++++ Listed entries
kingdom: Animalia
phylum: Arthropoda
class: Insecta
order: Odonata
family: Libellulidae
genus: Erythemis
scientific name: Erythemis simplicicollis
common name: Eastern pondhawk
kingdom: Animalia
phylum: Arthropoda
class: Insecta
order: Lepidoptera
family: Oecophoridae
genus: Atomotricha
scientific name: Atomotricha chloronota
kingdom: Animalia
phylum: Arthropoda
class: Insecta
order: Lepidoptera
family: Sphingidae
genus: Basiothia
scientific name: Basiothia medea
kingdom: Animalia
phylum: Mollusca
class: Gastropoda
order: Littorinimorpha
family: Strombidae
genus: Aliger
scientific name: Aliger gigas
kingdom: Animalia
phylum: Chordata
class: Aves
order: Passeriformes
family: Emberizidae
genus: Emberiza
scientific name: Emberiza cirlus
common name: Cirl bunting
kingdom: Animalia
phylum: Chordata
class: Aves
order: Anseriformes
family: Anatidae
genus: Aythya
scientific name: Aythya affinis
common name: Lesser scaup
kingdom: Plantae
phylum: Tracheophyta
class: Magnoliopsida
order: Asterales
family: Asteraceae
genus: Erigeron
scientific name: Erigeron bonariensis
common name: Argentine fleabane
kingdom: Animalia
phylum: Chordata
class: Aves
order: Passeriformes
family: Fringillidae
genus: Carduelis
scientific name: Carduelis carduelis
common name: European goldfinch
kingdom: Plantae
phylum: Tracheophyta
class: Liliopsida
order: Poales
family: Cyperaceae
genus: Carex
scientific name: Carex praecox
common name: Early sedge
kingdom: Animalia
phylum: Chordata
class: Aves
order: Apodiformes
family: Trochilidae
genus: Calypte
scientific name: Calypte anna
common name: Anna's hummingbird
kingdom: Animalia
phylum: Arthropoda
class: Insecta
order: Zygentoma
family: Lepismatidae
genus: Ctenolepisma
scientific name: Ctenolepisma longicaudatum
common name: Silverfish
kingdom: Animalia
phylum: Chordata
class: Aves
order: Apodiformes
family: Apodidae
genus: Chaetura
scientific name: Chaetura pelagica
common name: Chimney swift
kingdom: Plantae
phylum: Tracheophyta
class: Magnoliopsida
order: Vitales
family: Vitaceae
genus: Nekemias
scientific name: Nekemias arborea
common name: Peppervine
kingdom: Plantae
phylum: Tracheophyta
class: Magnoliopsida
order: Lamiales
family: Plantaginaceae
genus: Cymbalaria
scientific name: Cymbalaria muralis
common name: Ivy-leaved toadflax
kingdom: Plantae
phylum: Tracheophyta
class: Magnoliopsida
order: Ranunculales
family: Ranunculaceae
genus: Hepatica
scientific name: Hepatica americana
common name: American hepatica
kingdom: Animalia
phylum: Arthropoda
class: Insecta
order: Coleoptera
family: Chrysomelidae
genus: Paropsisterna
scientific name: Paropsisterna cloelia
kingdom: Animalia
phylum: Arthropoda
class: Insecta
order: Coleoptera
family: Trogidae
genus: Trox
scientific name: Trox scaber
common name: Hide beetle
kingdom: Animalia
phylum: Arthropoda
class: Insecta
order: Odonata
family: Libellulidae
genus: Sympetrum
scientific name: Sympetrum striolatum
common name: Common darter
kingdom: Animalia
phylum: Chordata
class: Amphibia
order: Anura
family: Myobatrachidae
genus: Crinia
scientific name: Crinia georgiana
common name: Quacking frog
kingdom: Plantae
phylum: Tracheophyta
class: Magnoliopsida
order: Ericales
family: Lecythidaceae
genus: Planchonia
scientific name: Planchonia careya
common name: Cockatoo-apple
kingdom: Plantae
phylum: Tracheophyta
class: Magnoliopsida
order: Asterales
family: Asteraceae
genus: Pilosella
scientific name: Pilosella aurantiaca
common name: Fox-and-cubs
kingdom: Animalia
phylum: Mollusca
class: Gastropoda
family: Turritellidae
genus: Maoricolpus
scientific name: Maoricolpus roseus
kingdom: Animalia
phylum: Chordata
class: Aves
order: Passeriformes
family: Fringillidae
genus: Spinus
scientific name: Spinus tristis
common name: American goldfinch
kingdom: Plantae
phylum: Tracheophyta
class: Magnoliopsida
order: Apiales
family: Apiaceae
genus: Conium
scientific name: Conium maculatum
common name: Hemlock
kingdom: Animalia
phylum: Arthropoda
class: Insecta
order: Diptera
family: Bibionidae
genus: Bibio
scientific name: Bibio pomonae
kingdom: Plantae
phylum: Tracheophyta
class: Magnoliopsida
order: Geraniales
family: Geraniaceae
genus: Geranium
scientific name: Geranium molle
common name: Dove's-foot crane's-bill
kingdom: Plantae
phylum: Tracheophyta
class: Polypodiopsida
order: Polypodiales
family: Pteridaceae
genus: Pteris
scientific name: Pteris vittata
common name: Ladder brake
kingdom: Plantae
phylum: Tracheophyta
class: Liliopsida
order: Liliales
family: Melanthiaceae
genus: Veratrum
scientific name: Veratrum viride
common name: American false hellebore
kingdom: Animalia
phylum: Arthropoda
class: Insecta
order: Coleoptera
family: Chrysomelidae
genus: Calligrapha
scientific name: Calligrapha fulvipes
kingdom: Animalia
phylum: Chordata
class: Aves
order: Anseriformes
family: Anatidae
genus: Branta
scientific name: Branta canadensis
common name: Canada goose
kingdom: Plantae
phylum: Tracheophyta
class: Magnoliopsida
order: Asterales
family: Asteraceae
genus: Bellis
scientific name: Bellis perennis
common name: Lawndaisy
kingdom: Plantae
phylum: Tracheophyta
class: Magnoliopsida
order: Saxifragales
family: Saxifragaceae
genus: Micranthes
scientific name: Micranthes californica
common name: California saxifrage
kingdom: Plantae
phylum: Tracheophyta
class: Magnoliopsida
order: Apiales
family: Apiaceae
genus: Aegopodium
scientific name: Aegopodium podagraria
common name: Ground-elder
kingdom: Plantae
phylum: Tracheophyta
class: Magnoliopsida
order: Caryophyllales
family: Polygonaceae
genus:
++++++++
§ **Task to carry out**: Copy the whole listing above line for line, keeping every word, spelling, and punctuation mark the same.

§ **Worked solution**:
kingdom: Animalia
phylum: Arthropoda
class: Insecta
order: Odonata
family: Libellulidae
genus: Erythemis
scientific name: Erythemis simplicicollis
common name: Eastern pondhawk
kingdom: Animalia
phylum: Arthropoda
class: Insecta
order: Lepidoptera
family: Oecophoridae
genus: Atomotricha
scientific name: Atomotricha chloronota
kingdom: Animalia
phylum: Arthropoda
class: Insecta
order: Lepidoptera
family: Sphingidae
genus: Basiothia
scientific name: Basiothia medea
kingdom: Animalia
phylum: Mollusca
class: Gastropoda
order: Littorinimorpha
family: Strombidae
genus: Aliger
scientific name: Aliger gigas
kingdom: Animalia
phylum: Chordata
class: Aves
order: Passeriformes
family: Emberizidae
genus: Emberiza
scientific name: Emberiza cirlus
common name: Cirl bunting
kingdom: Animalia
phylum: Chordata
class: Aves
order: Anseriformes
family: Anatidae
genus: Aythya
scientific name: Aythya affinis
common name: Lesser scaup
kingdom: Plantae
phylum: Tracheophyta
class: Magnoliopsida
order: Asterales
family: Asteraceae
genus: Erigeron
scientific name: Erigeron bonariensis
common name: Argentine fleabane
kingdom: Animalia
phylum: Chordata
class: Aves
order: Passeriformes
family: Fringillidae
genus: Carduelis
scientific name: Carduelis carduelis
common name: European goldfinch
kingdom: Plantae
phylum: Tracheophyta
class: Liliopsida
order: Poales
family: Cyperaceae
genus: Carex
scientific name: Carex praecox
common name: Early sedge
kingdom: Animalia
phylum: Chordata
class: Aves
order: Apodiformes
family: Trochilidae
genus: Calypte
scientific name: Calypte anna
common name: Anna's hummingbird
kingdom: Animalia
phylum: Arthropoda
class: Insecta
order: Zygentoma
family: Lepismatidae
genus: Ctenolepisma
scientific name: Ctenolepisma longicaudatum
common name: Silverfish
kingdom: Animalia
phylum: Chordata
class: Aves
order: Apodiformes
family: Apodidae
genus: Chaetura
scientific name: Chaetura pelagica
common name: Chimney swift
kingdom: Plantae
phylum: Tracheophyta
class: Magnoliopsida
order: Vitales
family: Vitaceae
genus: Nekemias
scientific name: Nekemias arborea
common name: Peppervine
kingdom: Plantae
phylum: Tracheophyta
class: Magnoliopsida
order: Lamiales
family: Plantaginaceae
genus: Cymbalaria
scientific name: Cymbalaria muralis
common name: Ivy-leaved toadflax
kingdom: Plantae
phylum: Tracheophyta
class: Magnoliopsida
order: Ranunculales
family: Ranunculaceae
genus: Hepatica
scientific name: Hepatica americana
common name: American hepatica
kingdom: Animalia
phylum: Arthropoda
class: Insecta
order: Coleoptera
family: Chrysomelidae
genus: Paropsisterna
scientific name: Paropsisterna cloelia
kingdom: Animalia
phylum: Arthropoda
class: Insecta
order: Coleoptera
family: Trogidae
genus: Trox
scientific name: Trox scaber
common name: Hide beetle
kingdom: Animalia
phylum: Arthropoda
class: Insecta
order: Odonata
family: Libellulidae
genus: Sympetrum
scientific name: Sympetrum striolatum
common name: Common darter
kingdom: Animalia
phylum: Chordata
class: Amphibia
order: Anura
family: Myobatrachidae
genus: Crinia
scientific name: Crinia georgiana
common name: Quacking frog
kingdom: Plantae
phylum: Tracheophyta
class: Magnoliopsida
order: Ericales
family: Lecythidaceae
genus: Planchonia
scientific name: Planchonia careya
common name: Cockatoo-apple
kingdom: Plantae
phylum: Tracheophyta
class: Magnoliopsida
order: Asterales
family: Asteraceae
genus: Pilosella
scientific name: Pilosella aurantiaca
common name: Fox-and-cubs
kingdom: Animalia
phylum: Mollusca
class: Gastropoda
family: Turritellidae
genus: Maoricolpus
scientific name: Maoricolpus roseus
kingdom: Animalia
phylum: Chordata
class: Aves
order: Passeriformes
family: Fringillidae
genus: Spinus
scientific name: Spinus tristis
common name: American goldfinch
kingdom: Plantae
phylum: Tracheophyta
class: Magnoliopsida
order: Apiales
family: Apiaceae
genus: Conium
scientific name: Conium maculatum
common name: Hemlock
kingdom: Animalia
phylum: Arthropoda
class: Insecta
order: Diptera
family: Bibionidae
genus: Bibio
scientific name: Bibio pomonae
kingdom: Plantae
phylum: Tracheophyta
class: Magnoliopsida
order: Geraniales
family: Geraniaceae
genus: Geranium
scientific name: Geranium molle
common name: Dove's-foot crane's-bill
kingdom: Plantae
phylum: Tracheophyta
class: Polypodiopsida
order: Polypodiales
family: Pteridaceae
genus: Pteris
scientific name: Pteris vittata
common name: Ladder brake
kingdom: Plantae
phylum: Tracheophyta
class: Liliopsida
order: Liliales
family: Melanthiaceae
genus: Veratrum
scientific name: Veratrum viride
common name: American false hellebore
kingdom: Animalia
phylum: Arthropoda
class: Insecta
order: Coleoptera
family: Chrysomelidae
genus: Calligrapha
scientific name: Calligrapha fulvipes
kingdom: Animalia
phylum: Chordata
class: Aves
order: Anseriformes
family: Anatidae
genus: Branta
scientific name: Branta canadensis
common name: Canada goose
kingdom: Plantae
phylum: Tracheophyta
class: Magnoliopsida
order: Asterales
family: Asteraceae
genus: Bellis
scientific name: Bellis perennis
common name: Lawndaisy
kingdom: Plantae
phylum: Tracheophyta
class: Magnoliopsida
order: Saxifragales
family: Saxifragaceae
genus: Micranthes
scientific name: Micranthes californica
common name: California saxifrage
kingdom: Plantae
phylum: Tracheophyta
class: Magnoliopsida
order: Apiales
family: Apiaceae
genus: Aegopodium
scientific name: Aegopodium podagraria
common name: Ground-elder
kingdom: Plantae
phylum: Tracheophyta
class: Magnoliopsida
order: Caryophyllales
family: Polygonaceae
genus:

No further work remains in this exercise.